Nuclear Medicine Technology Curriculum


The curriculum starts with a strong science foundation, including courses in biology, chemistry, mathematics, and physics. Along with the health sciences foundation, courses in communication, philosophy, literature, psychology, and religion help prepare the students for the people-oriented, technology-based health care profession.

An exciting aspect of the nuclear medicine professional curriculum is that students not only gain knowledge in general nuclear medicine, students also have the opportunities to study specialty areas such as positron emission tomography (PET), nuclear pharmacy, nuclear cardiology, and computed tomography (CT). Courses are taught in classroom and laboratory environments where student can participate in individual and small group learning activities. Students gain clinical experience in a laboratory on campus and in nuclear medicine and radiology departments of hospitals and specialty clinics. 

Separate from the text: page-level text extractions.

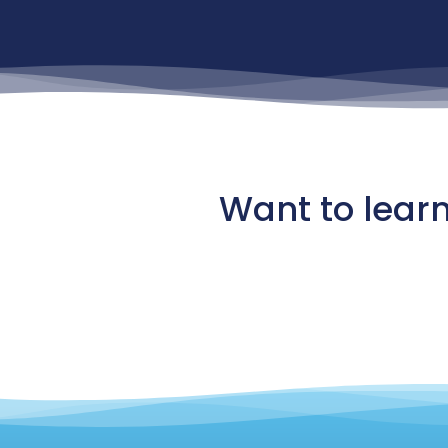
Want to lear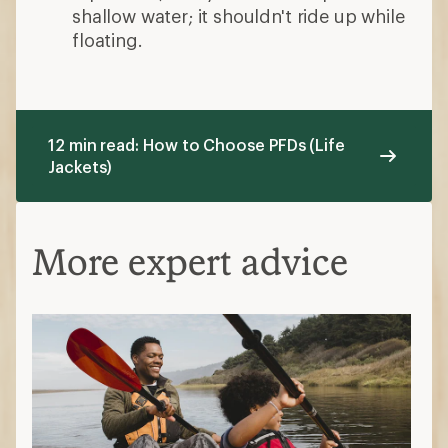
shallow water; it shouldn't ride up while
floating.
12 min read: How to Choose PFDs (Life
Jackets)
More expert advice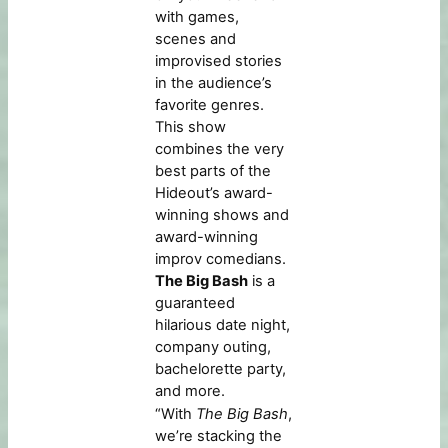
with games,
scenes and
improvised stories
in the audience’s
favorite genres.
This show
combines the very
best parts of the
Hideout’s award-
winning shows and
award-winning
improv comedians.
The Big Bash
is a
guaranteed
hilarious date night,
company outing,
bachelorette party,
and more.
“With
The Big Bash
,
we’re stacking the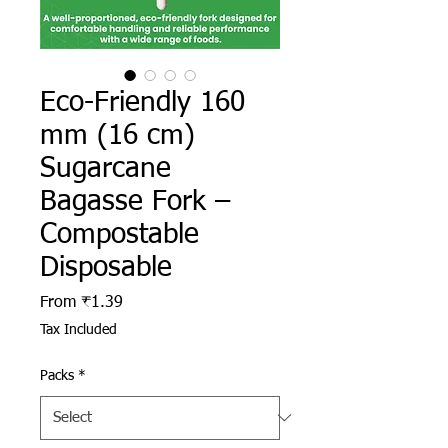
Eco-Friendly 160
mm (16 cm)
Sugarcane
Bagasse Fork –
Compostable
Disposable
Sale Price
From
₹1.39
Tax Included
Packs
*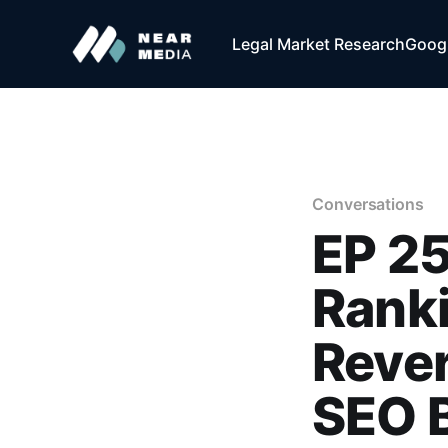
Legal Market Research
Googl
Conversations
EP 2
Ranki
Rever
SEO B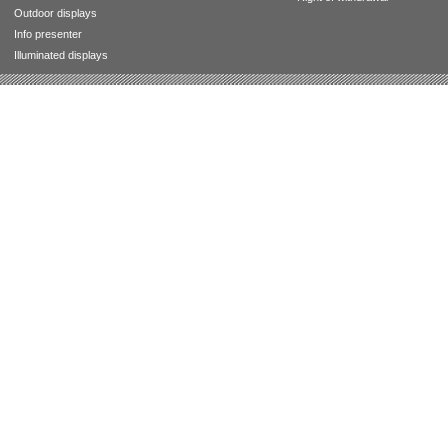
Outdoor displays
Info presenter
Illuminated displays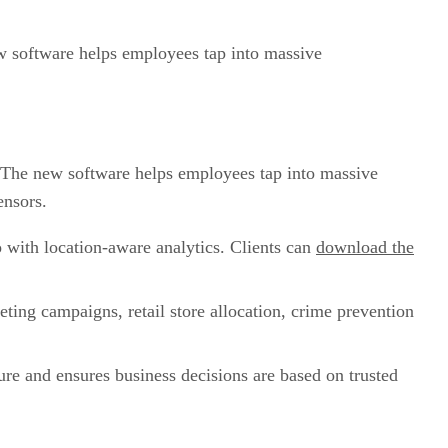
w software helps employees tap into massive
 The new software helps employees tap into massive
ensors.
o with location-aware analytics. Clients can
download the
ting campaigns, retail store allocation, crime prevention
cure and ensures business decisions are based on trusted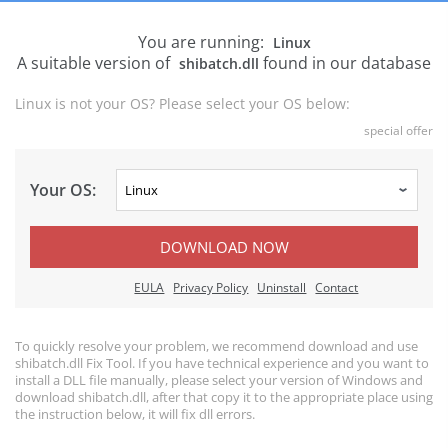
You are running:
Linux
A suitable version of
found in our database
shibatch.dll
Linux is not your OS? Please select your OS below:
special offer
Your OS:
DOWNLOAD NOW
EULA
Privacy Policy
Uninstall
Contact
To quickly resolve your problem, we recommend download and use
shibatch.dll Fix Tool. If you have technical experience and you want to
install a DLL file manually, please select your version of Windows and
download shibatch.dll, after that copy it to the appropriate place using
the instruction below, it will fix dll errors.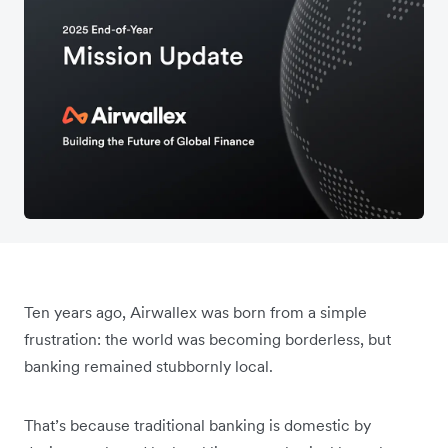
Ten years ago, Airwallex was born from a simple
frustration: the world was becoming borderless, but
banking remained stubbornly local.
That’s because traditional banking is domestic by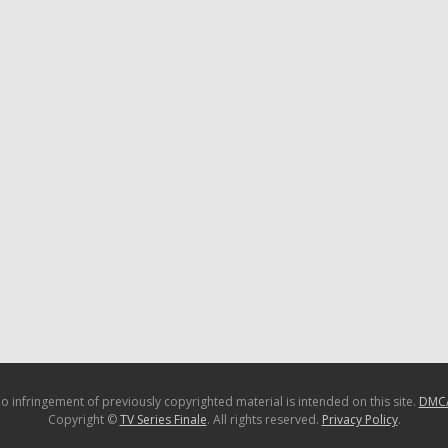
o infringement of previously copyrighted material is intended on this site.
DMC
Copyright ©
TV Series Finale
. All rights reserved.
Privacy Policy
.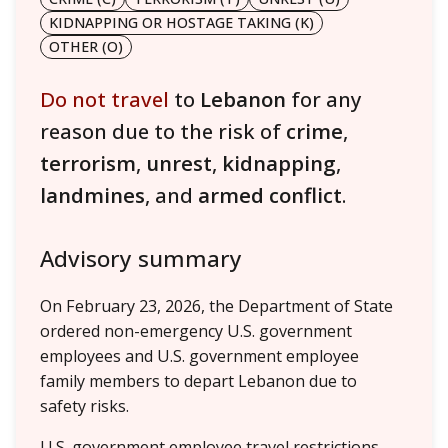
KIDNAPPING OR HOSTAGE TAKING (K)
OTHER (O)
Do not travel
to
Lebanon
for any
reason due to the risk of
crime
,
terrorism
,
unrest
,
kidnapping
,
landmines
, and
armed conflict
.
Advisory summary
On February 23, 2026, the Department of State
ordered non-emergency U.S. government
employees and U.S. government employee
family members to depart Lebanon due to
safety risks.
U.S. government employee travel restrictions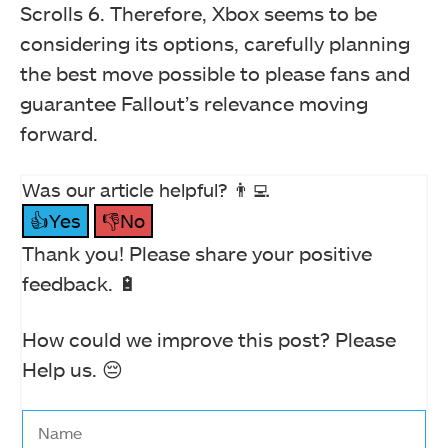
Scrolls 6. Therefore, Xbox seems to be
considering its options, carefully planning
the best move possible to please fans and
guarantee Fallout’s relevance moving
forward.
Was our article helpful? 👨‍💻
👍Yes
👎No
Thank you! Please share your positive
feedback. 🔋
How could we improve this post? Please
Help us. 😔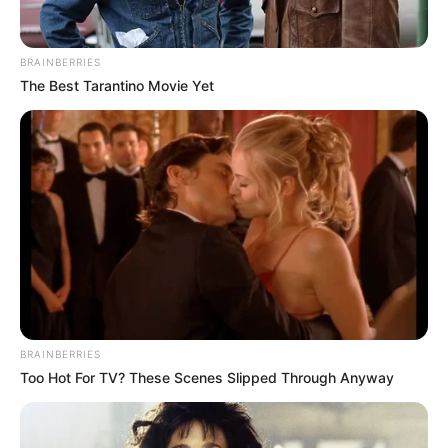
BRAINBERRIES
The Best Tarantino Movie Yet
BRAINBERRIES
Too Hot For TV? These Scenes Slipped Through Anyway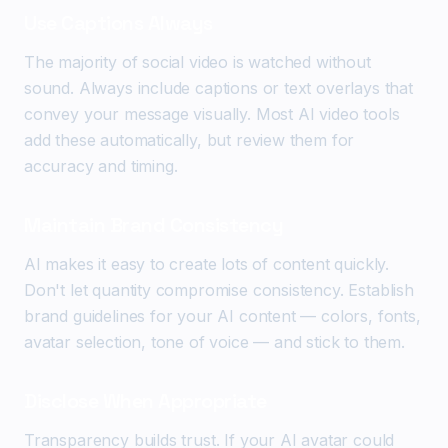
Use Captions Always
The majority of social video is watched without
sound. Always include captions or text overlays that
convey your message visually. Most AI video tools
add these automatically, but review them for
accuracy and timing.
Maintain Brand Consistency
AI makes it easy to create lots of content quickly.
Don't let quantity compromise consistency. Establish
brand guidelines for your AI content — colors, fonts,
avatar selection, tone of voice — and stick to them.
Disclose When Appropriate
Transparency builds trust. If your AI avatar could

The nuclear medicine technology (NMT) program consists of a total of 124 credit hours.

Links for the NMT curriculum:

After successful completion of the NMT curriculum, the student will receive a bachelor of health science (BHS) degree, with a major in nuclear medicine technology and is eligible to apply to sit for the national exams in nuclear medicine technology administered by either the Nuclear Medicine Technology Certification Board (NMTCB) or the American Registry of Radiologic Technologists (ARRT). Upon earning credentials as a nuclear medicine technologist by either of these credentialing agencies, graduates who have successfully completed the required CT clinical competencies are also candidates for the ARRT(CT) registry.